As 2017 marks the centenary of the turmoil of the revolution, I decided to write a novel about it. This involved weeks of research, which I found fascinating and enlightening.
My invented family, the Cookes, with five children, an English patriarch and Russian Mama, a Russian nanny, and an English governess, live in a large mansion in St.Petersburg, manned by a small army of servants. Their life takes them from a whirl of luxury to poverty and near-starvation in those turbulent times until they are free to flee the country.

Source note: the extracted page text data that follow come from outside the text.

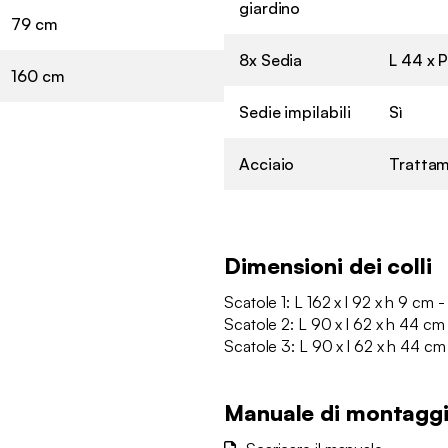
giardino
79 cm
8x Sedia
L 44 x P
160 cm
Sedie impilabili
Sì
Acciaio
Trattam
Dimensioni dei colli
Scatole 1: L 162 x l 92 x h 9 cm -
Scatole 2: L 90 x l 62 x h 44 cm
Scatole 3: L 90 x l 62 x h 44 cm
Manuale di montagg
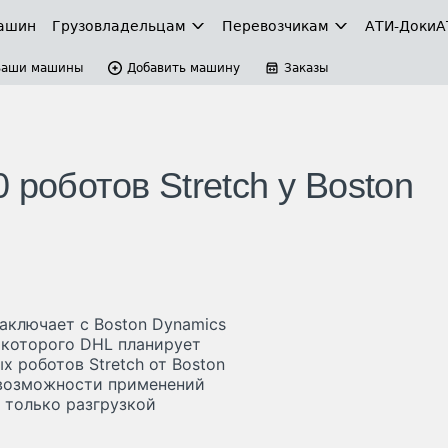
ашин
Грузовладельцам
Перевозчикам
АТИ-Доки
А
Ваши машины
Добавить машину
Заказы
 роботов Stretch у Boston
заключает с Boston Dynamics
 которого DHL планирует
х роботов Stretch от Boston
 возможности применений
е только разгрузкой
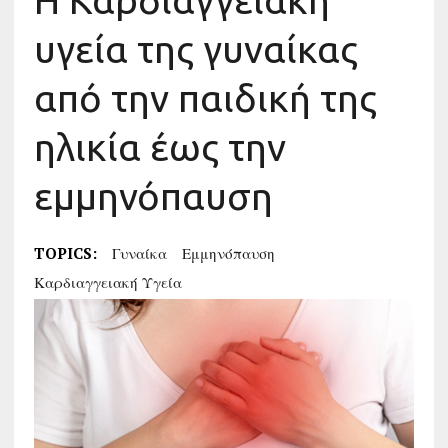
Η Καρδιαγγειακή
υγεία της γυναίκας
από την παιδική της
ηλικία έως την
εμμηνόπαυση
TOPICS:
Γυναίκα
Εμμηνόπαυση
Καρδιαγγειακή Υγεία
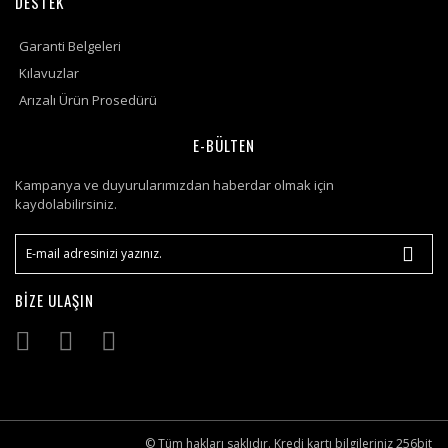
DESTEK
Garanti Belgeleri
Kılavuzlar
Arızalı Ürün Prosedürü
E-BÜLTEN
Kampanya ve duyurularımızdan haberdar olmak için
kaydolabilirsiniz.
BİZE ULAŞIN
© Tüm hakları saklıdır. Kredi kartı bilgileriniz 256bit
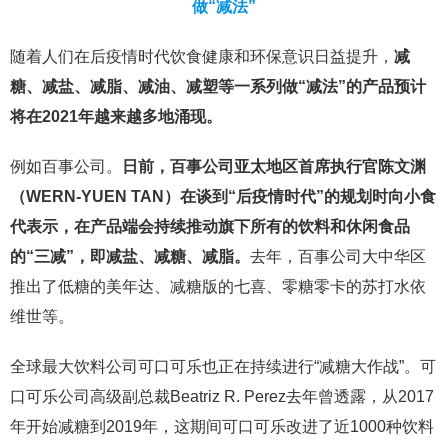
做“减法”
随着人们在后疫情时代饮食健康和环保意识日益提升，
减
糖、减盐、减脂、减油、减塑等一系列做“减法”的产品预计
将在2021年越来越多地涌现。
例如百事公司。
日前，百事公司亚太地区首席执行官陈文渊
（WERN-YUEN TAN）在谈到“后疫情时代”的规划时向小食
代表示，在产品端会持续推动旗下所有的饮料和休闲食品
的“三减”，即减盐、减糖、减脂。
去年，百事公司大中华区
推出了低糖的美年达、减糖版的七喜、零糖零卡的苏打水依
维世等。
全球最大饮料公司可口可乐也正在持续进行“减糖大作战”。可
口可乐公司高级副总裁Beatriz R. Perez去年曾透露，从2017
年开始减糖到2019年，这期间可口可乐改进了近1000种饮料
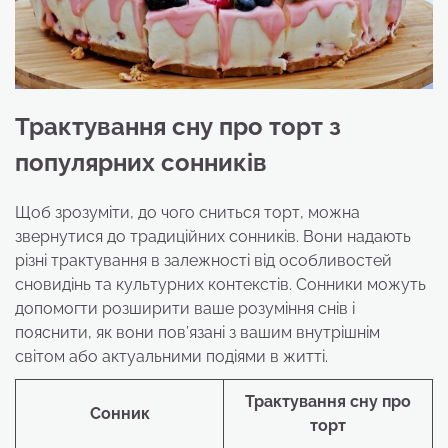
Трактування сну про торт з
популярних сонників
Щоб зрозуміти, до чого сниться торт, можна
звернутися до традиційних сонників. Вони надають
різні трактування в залежності від особливостей
сновидінь та культурних контекстів. Сонники можуть
допомогти розширити ваше розуміння снів і
пояснити, як вони пов’язані з вашим внутрішнім
світом або актуальними подіями в житті.
Трактування сну про
Сонник
торт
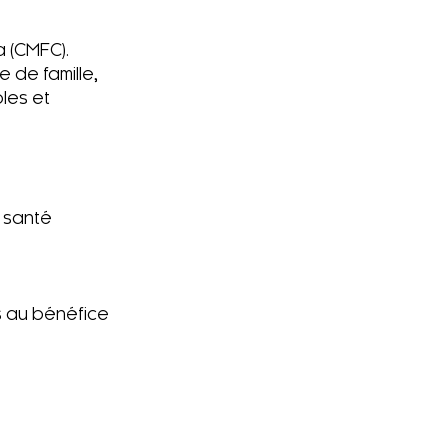
 (CMFC).
 de famille,
les et
n santé
es au bénéfice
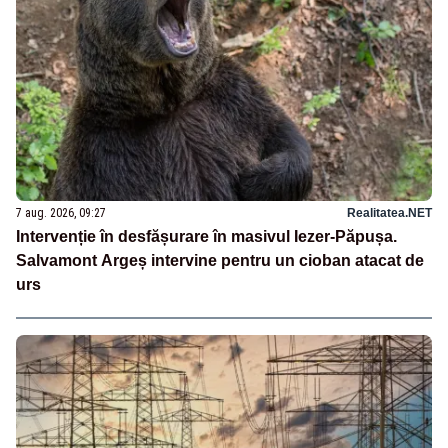
7 aug. 2026, 09:27
Realitatea.NET
Intervenție în desfășurare în masivul Iezer-Păpușa.
Salvamont Argeș intervine pentru un cioban atacat de
urs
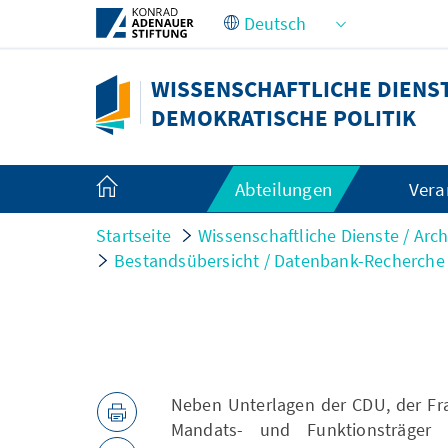
Zum Hauptinhalt springen
WISSENSCHAFTLICHE DIENSTE
DEMOKRATISCHE POLITIK
Abteilungen
Vera
Startseite
Wissenschaftliche Dienste / Arch
Bestandsübersicht / Datenbank-Recherche 
Neben Unterlagen der CDU, der Fra
Mandats- und Funktionsträger v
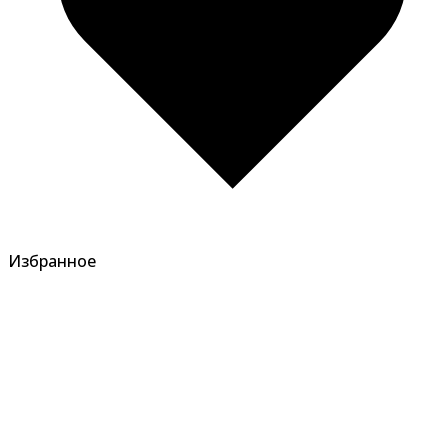
Избранное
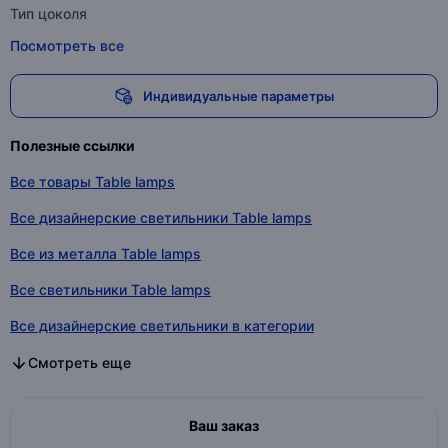
Тип цоколя
Посмотреть все
Индивидуальные параметры
Полезные ссылки
Все товары Table lamps
Все дизайнерские светильники Table lamps
Все из металла Table lamps
Все светильники Table lamps
Все дизайнерские светильники в категории
Все из металла в категории
Все светильники в категории
Смотреть еще
Ваш заказ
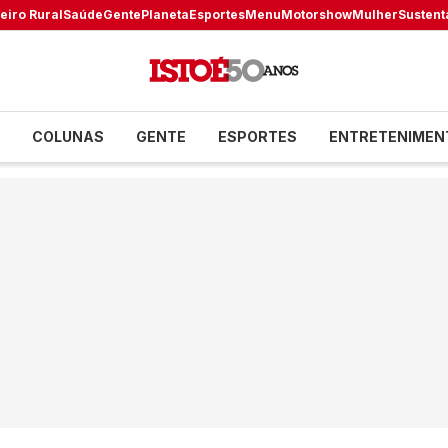
eiro Rural
Saúde
Gente
Planeta
Esportes
Menu
Motorshow
Mulher
Sustent
COLUNAS
GENTE
ESPORTES
ENTRETENIMEN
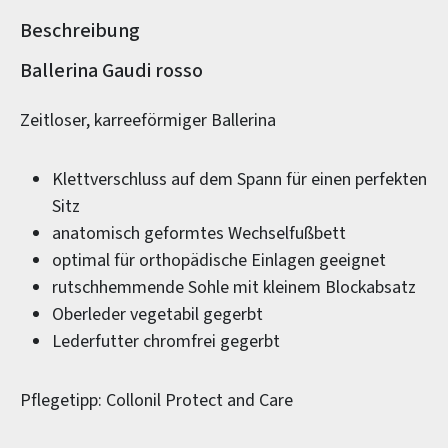
Beschreibung
Produktinformationen
Ballerina Gaudi rosso
Zeitloser, karreeförmiger Ballerina
Klettverschluss auf dem Spann für einen perfekten
Sitz
anatomisch geformtes Wechselfußbett
optimal für orthopädische Einlagen geeignet
rutschhemmende Sohle mit kleinem Blockabsatz
Oberleder vegetabil gegerbt
Lederfutter chromfrei gegerbt
Pflegetipp: Collonil Protect and Care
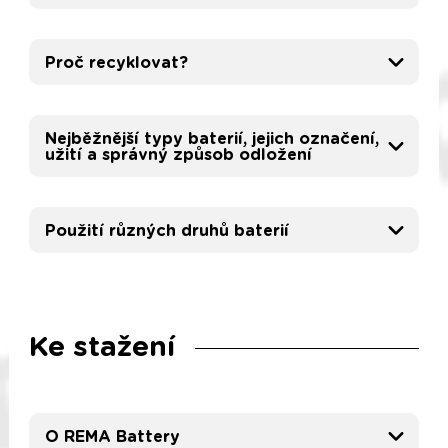
Proč recyklovat?
Nejběžnější typy baterií, jejich označení,
užití a správný způsob odložení
Použití různých druhů baterií
Ke stažení
O REMA Battery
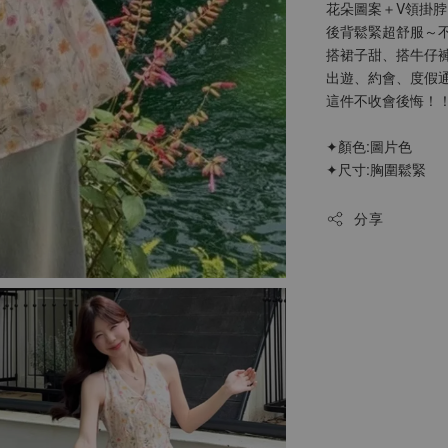
花朵圖案＋V領掛脖
後背鬆緊超舒服～不
搭裙子甜、搭牛仔褲
出遊、約會、度假通
這件不收會後悔！
✦顏色:圖片色
✦尺寸:胸圍鬆緊
分享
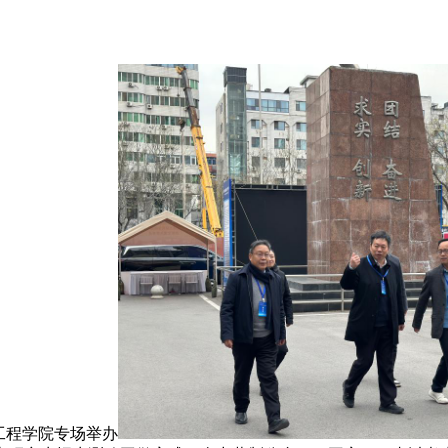
工程学院专场举办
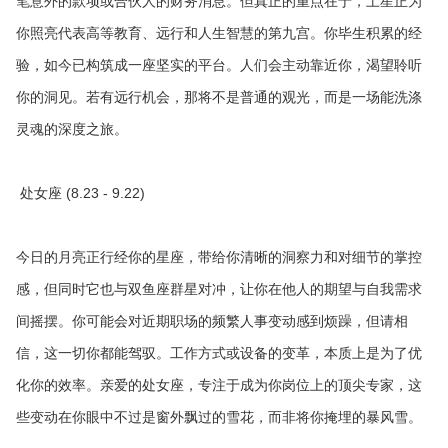
笔意外的款项或合伙人的财务消息。但真正的重点在于，土星正为
你照亮代表高等教育、远行和人生智慧的第九宫。你毕生积累的经
验，如今已构筑成一座坚实的平台。人们会主动靠近你，渴望聆听
你的洞见。若有远行机会，那将不是普通的观光，而是一场能洗涤
灵魂的深度之旅。
处女座 (8.23 - 9.22)
今日的月亮正行经你的星座，带给你清晰的洞察力和对细节的掌控
感，但同时它也与双鱼座群星对冲，让你在他人的期望与自我需求
间摇摆。你可能会对近期职场的频繁人事变动感到烦躁，但请相
信，这一切你都能驾驭。工作方式或设备的变革，本质上是为了优
化你的效率。亲爱的处女座，专注于成为你岗位上的顶尖专家，这
些变动在你眼中不过是窗外飘过的雪花，而非将你掩埋的暴风雪。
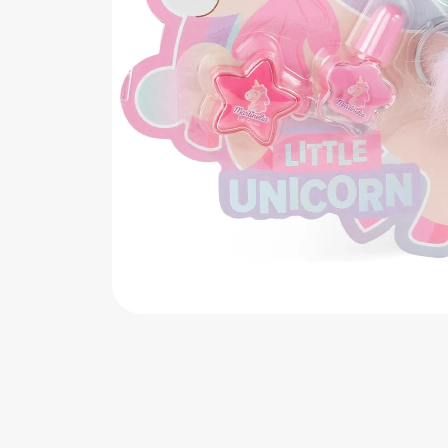
اب‌بازی چوبی
پرایزی‌ها
‌های بازی
زم موسیقی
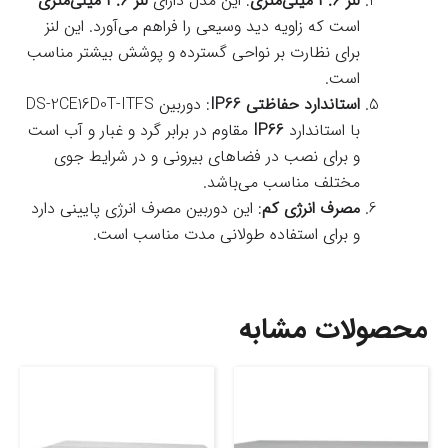
لنز ۳.۶ میلی‌متری
: این مدل دارای
لنز ۳.۶ میلی‌متری
است که زاویه دید وسیعی را فراهم می‌آورد. این لنز
برای نظارت بر نواحی گسترده و پوشش بیشتر مناسب
است.
استاندارد حفاظتی IP66
: دوربین DS-2CE16D0T-ITFS
با استاندارد
IP66
مقاوم در برابر گرد و غبار و آب است
و برای نصب در فضاهای بیرونی و در شرایط جوی
مختلف مناسب می‌باشد.
مصرف انرژی کم
: این دوربین مصرف انرژی پایینی دارد
و برای استفاده طولانی مدت مناسب است.
محصولات مشابه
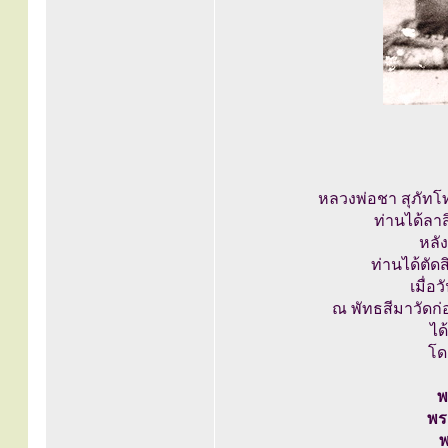
หลวงพ่อชา สุภัทโ
ท่านได้ลา
หลั
ท่านได้ตัด
เมื่อ
ณ พัทธสีมาวัดก
ได
โด
พ
พร
พ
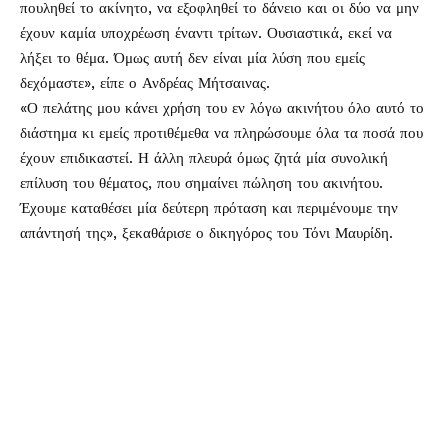
πουληθεί το ακίνητο, να εξοφληθεί το δάνειο και οι δύο να μην
έχουν καμία υποχρέωση έναντι τρίτων. Ουσιαστικά, εκεί να
λήξει το θέμα. Όμως αυτή δεν είναι μία λύση που εμείς
δεχόμαστε», είπε ο Ανδρέας Μήτσαινας.
«Ο πελάτης μου κάνει χρήση του εν λόγω ακινήτου όλο αυτό το
διάστημα κι εμείς προτιθέμεθα να πληρώσουμε όλα τα ποσά που
έχουν επιδικαστεί. Η άλλη πλευρά όμως ζητά μία συνολική
επίλυση του θέματος, που σημαίνει πώληση του ακινήτου.
Έχουμε καταθέσει μία δεύτερη πρόταση και περιμένουμε την
απάντησή της», ξεκαθάρισε ο δικηγόρος του Τόνι Μαυρίδη.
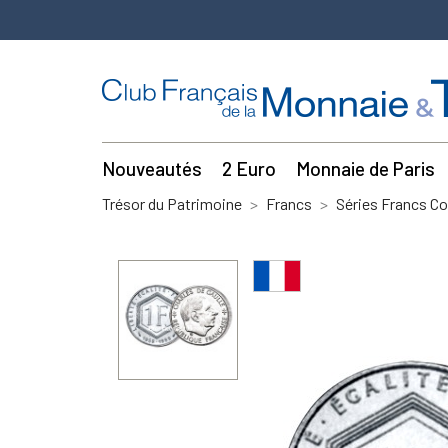
Nouveautés
2 Euro
Monnaie de Paris
Trésor du Patrimoine
Francs
Séries Francs C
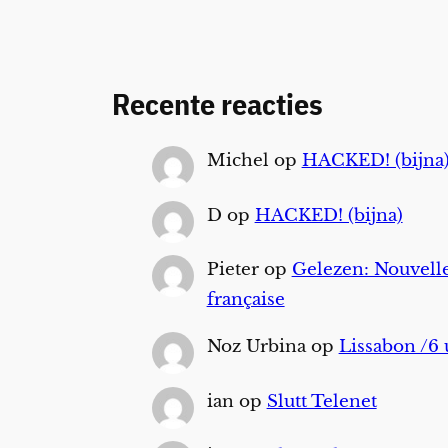
Recente reacties
Michel
op
HACKED! (bijna
D
op
HACKED! (bijna)
Pieter
op
Gelezen: Nouvelle
française
Noz Urbina
op
Lissabon /6 
ian
op
Slutt Telenet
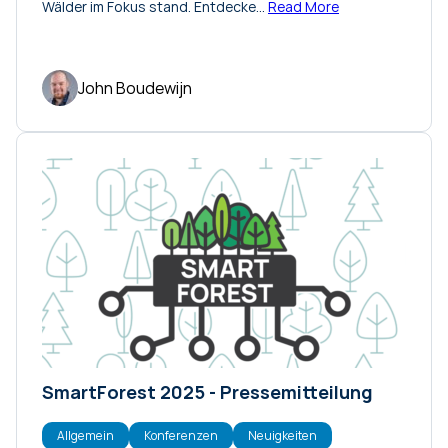
Wälder im Fokus stand. Entdecke…
Read More
John Boudewijn
SmartForest 2025 - Pressemitteilung
Allgemein
Konferenzen
Neuigkeiten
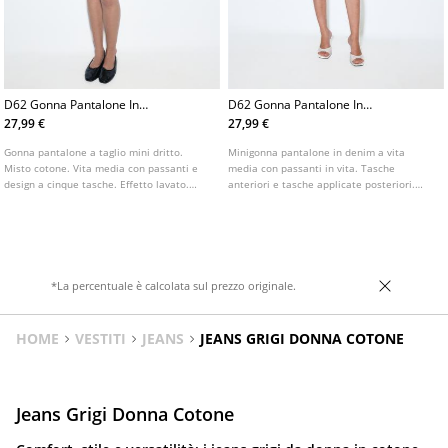
D62 Gonna Pantalone In
D62 Gonna Pantalone In
Denim
Denim L01283422
27,99 €
27,99 €
Gonna pantalone a taglio mini dritto.
Minigonna pantalone in denim a vita
Misto cotone. Vita media con passanti e
media con passanti in vita. Tasche
design a cinque tasche. Effetto lavato.
anteriori e tasche applicate posteriori.
Chiusura frontale con cerniera e bottone.
Chiusura frontale con cerniera e bottone
Disponibile in vari colori.
metallico.
*La percentuale è calcolata sul prezzo originale.
HOME
VESTITI
JEANS
JEANS GRIGI DONNA COTONE
Jeans Grigi Donna Cotone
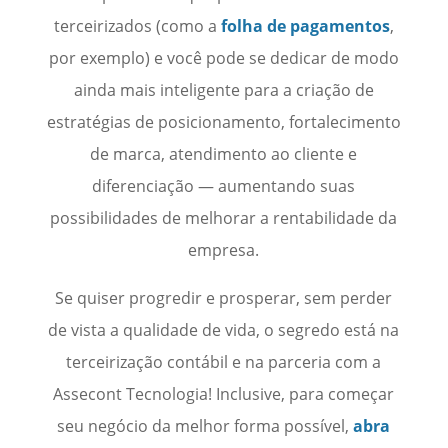
terceirizados (como a
folha de pagamentos
,
por exemplo) e você pode se dedicar de modo
ainda mais inteligente para a criação de
estratégias de posicionamento, fortalecimento
de marca, atendimento ao cliente e
diferenciação — aumentando suas
possibilidades de melhorar a rentabilidade da
empresa.
Se quiser progredir e prosperar, sem perder
de vista a qualidade de vida, o segredo está na
terceirização contábil e na parceria com a
Assecont Tecnologia! Inclusive, para começar
seu negócio da melhor forma possível,
abra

The terrible loss of life during the Great War, the bloody revolution and the brutal Civil War that followed, brought violent disruption to all levels of Russian society. After the overthrow of the once-loved Tsar, a man flawed by the constraints of history and his perception of his autocratic role, the population of the vast country were doomed to a lifetime of upheaval. An incompetent government, powerless to withstand the demands of the louder voices of the Bolsheviks, simply surrendered to their fate. The results were tragic for everyone and led to decades of disintegration and isolation.
Although my novel takes the form of a romantic history, I hope it illustrates the spirit of the people involved and their determination to survive against the odds.